I can also tell you that I never ever do anything to adjust the pH of any solution I add to the soil. I do not use liquid pH Up or Down whatsoever. I do not pH test my soil as a rule. That is something I rarely do and whenever I do I get something acceptable. Again, pH isn't supposed to be constant or homogenous throughout (it's not in nature). Some fluctuation is acceptable, and anything between or around 6-7 is acceptable. Don't put a lot of faith in what your pH pen or whatever is telling you if you're a soil grower.5.9 is probably okay, 7.2 could be just fine. You're not going to know what the exact pH is between the root-soil interface (rhizosphere) and it would vary at different times and places through out it and the rest of the soil.
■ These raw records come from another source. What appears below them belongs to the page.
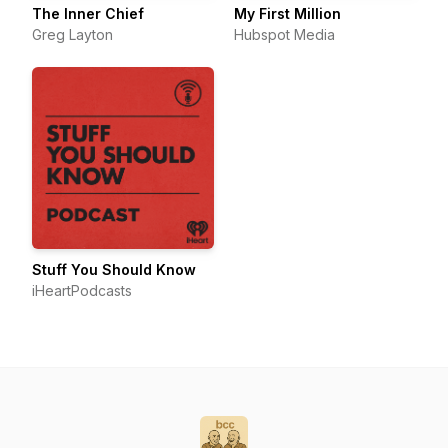
The Inner Chief
My First Million
Greg Layton
Hubspot Media
Stuff You Should Know
iHeartPodcasts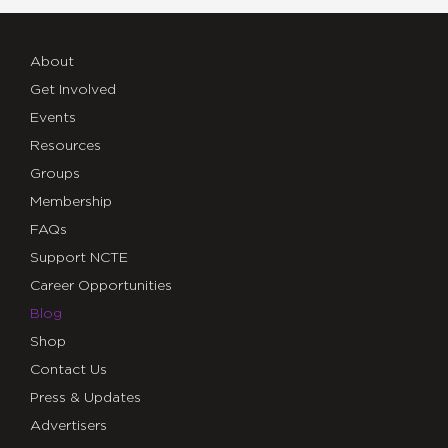
About
Get Involved
Events
Resources
Groups
Membership
FAQs
Support NCTE
Career Opportunities
Blog
Shop
Contact Us
Press & Updates
Advertisers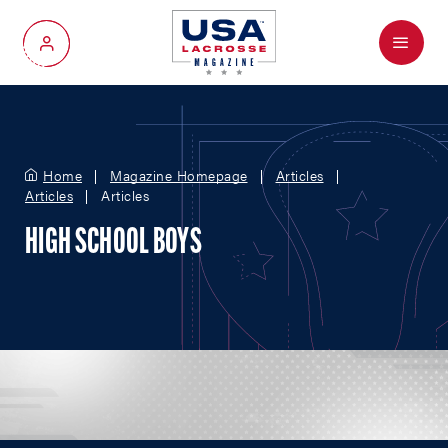
Menu
My Account
Home
Magazine Homepage
Articles
Articles
Articles
HIGH SCHOOL BOYS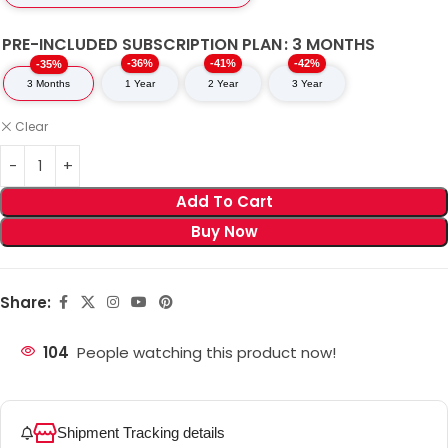
PRE-INCLUDED SUBSCRIPTION PLAN
3 MONTHS
-36%
-41%
-42%
-35%
3 Months
1 Year
2 Year
3 Year
Clear
Add To Cart
Buy Now
Share:
104
People watching this product now!
Shipment Tracking details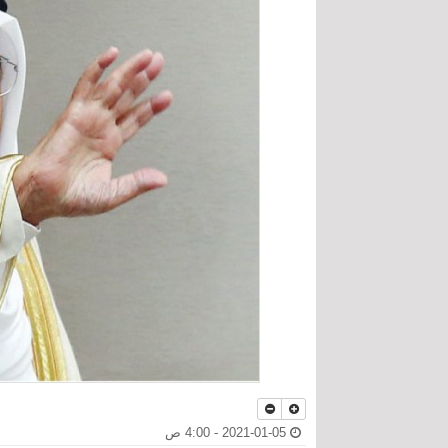
2021-01-05 - 4:00 ص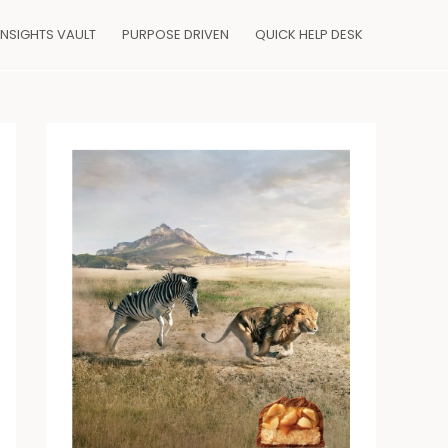
INSIGHTS VAULT
PURPOSE DRIVEN
QUICK HELP DESK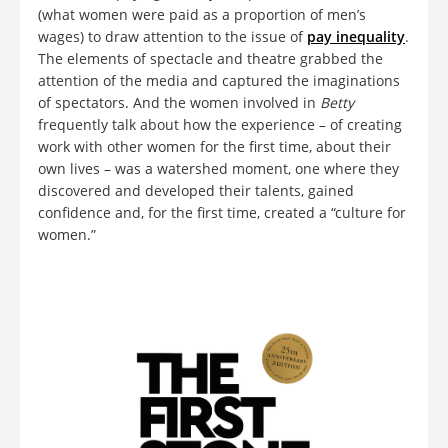
(what women were paid as a proportion of men’s
wages) to draw attention to the issue of
pay inequality
.
The elements of spectacle and theatre grabbed the
attention of the media and captured the imaginations
of spectators. And the women involved in
Betty
frequently talk about how the experience – of creating
work with other women for the first time, about their
own lives – was a watershed moment, one where they
discovered and developed their talents, gained
confidence and, for the first time, created a “culture for
women.”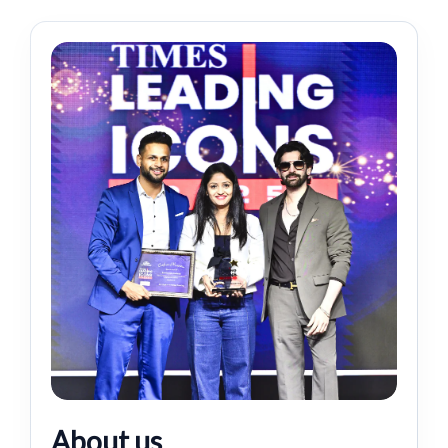
About us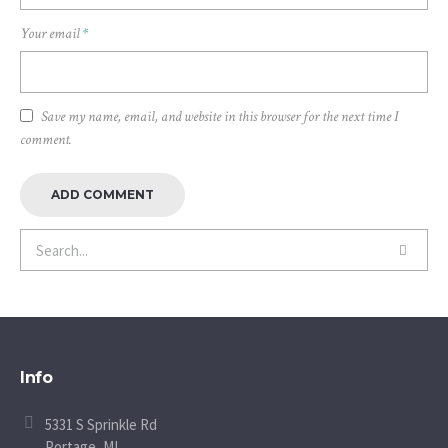
Your email
*
Save my name, email, and website in this browser for the next time I
comment.
Info
5331 S Sprinkle Rd
Portage, MI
Whether I sound like someone who doesn't know what they are talking about is for you to determine.
Ive been using Zerowater regularly. If I wanted to give her a supplement what would you recommend that's fairly cheap and effective? I went to the local greenhouse supply yesterday and the nutes they were selling were 300 bucks and I really don't want to cough out that much $
I only use General Organics CaMg+ for the purpose, since I use rain water that is typically under 10 ppm. I use the lowest amount unless I see an indication the plants need more (available) calcium. It is made from dolomitic lime and plant extracts and notably contains no calcium nitrate.
I still add more dolomite lime before planting (I recycle/mix a lot of my soil as well), and I also add Azomite. This is a remineralizer, and there are similar (enough) products from other sources: e.g. Excelerite, Rare Earth sold for the same purpose. These are ancient seabed and\or volcanic deposits that contain a wide spectrum of minerals, and may also contain humic/fulvic substaces.